_SELECTED TEXT_
A card system was used for recording the reports of these visitors. For each case a separate card was made out in the name of the killed or injured person; it covered principally the following details: name; address; family, if any, with name, age, occupation, wages, birthplace, length of residence in the city and country of each member; injury sustained; loss due to the fire (value of clothing lost, etc.); resources (insurance, fraternal societies, etc.); church connections, if any (this in order to provide for proper funeral or religious services); whether member of any union; nearest

relatives; family's estimate of needs; visitor's recommendations, and, finally, action. taken by the committee.

First, temporary relief, as before stated, was given. This took the form either of cash in amounts varying from $5 upward or payment of funeral expenses, or both. The cash payments were extended weekly when deemed necessary, pending action for permanent relief. Besides paying expenses of several funerals contracted for privately, the Joint Relief Committee buried directly 21 victims, 14 of these being Jews and 7 Italians. By special arrangement with the Workmen's Circle (Arbeiter Ring), the Jewish working class sick and death benefit society, the Jewish burials were made in the Mount Zion Cemetery in the society's plot.

What might also be called temporary relief were the sums given to the families that desired to observe the Easter or Passover religious holidays. In nearly all cases, both in the Jewish and Italian families, there was membership in the orthodox Hebrew and Catholic churches, and the coming of Easter and Passover meant in each case an increased expense in the household so that the season could be properly observed with due regard to orthodox requirements.

Cases for permanent reliet finally resolved themselves into four distinct classes: First, where families were deprived of all support; second, where dependent relatives were left in Europe; third, where partial support had been lost; fourth, where people injured had to be helped until well.


The amount given in each case varied according to the circumstances, i. e., number, age, capacity and general living conditions of the family, amount of wages lost, financial condition of victim at time of the disaster, etc. An attempt was made to maintain at least the previous standard of living, however poor it may have been.

_ENTRIES PROVIDED_
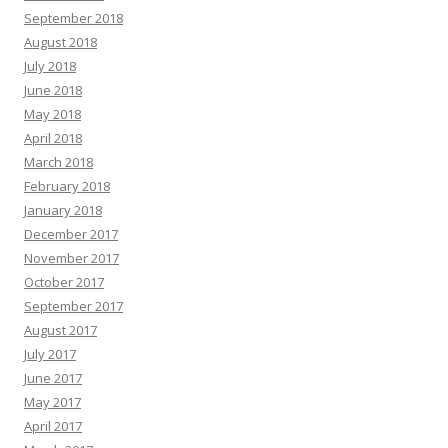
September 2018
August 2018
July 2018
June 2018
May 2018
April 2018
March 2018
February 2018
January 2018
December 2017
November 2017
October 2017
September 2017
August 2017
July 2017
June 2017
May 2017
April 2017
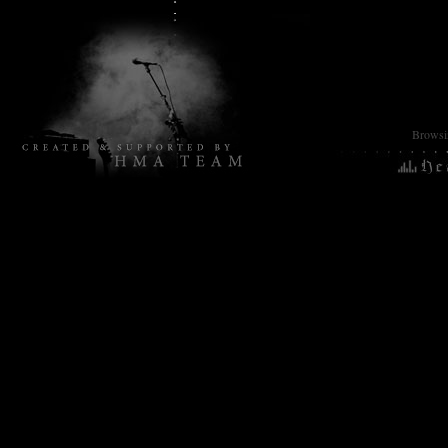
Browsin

--

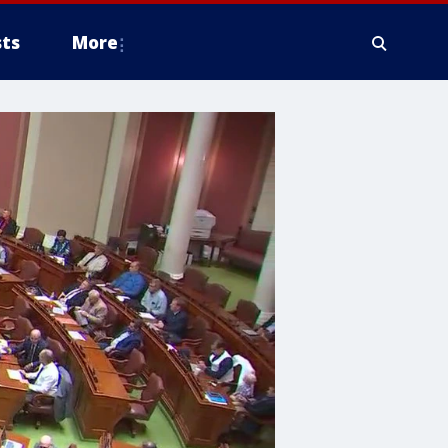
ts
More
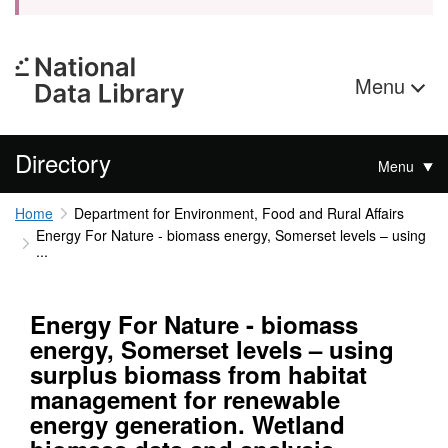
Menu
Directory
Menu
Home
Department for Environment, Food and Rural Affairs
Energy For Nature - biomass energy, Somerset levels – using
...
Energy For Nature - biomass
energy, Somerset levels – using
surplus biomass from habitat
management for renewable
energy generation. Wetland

_INSTRUCTIONS TO FOLLOW_
Summarize the text above on relief for the fire's victims in three sentences.

_RESPONSE BOX_
A separate card was made out for each killed or injured person, recording details such as family members, injury, losses from the fire, resources, church and union connections, the family's estimate of needs, the visitor's recommendations and the committee's action. Temporary relief took the form of cash from $5 upward, payment of funeral expenses, or both, and the Joint Relief Committee directly buried 21 victims, 14 of them Jews and 7 Italians. Permanent relief cases fell into four classes, with the amount in each case varying according to the family's circumstances and aiming to maintain at least the previous standard of living.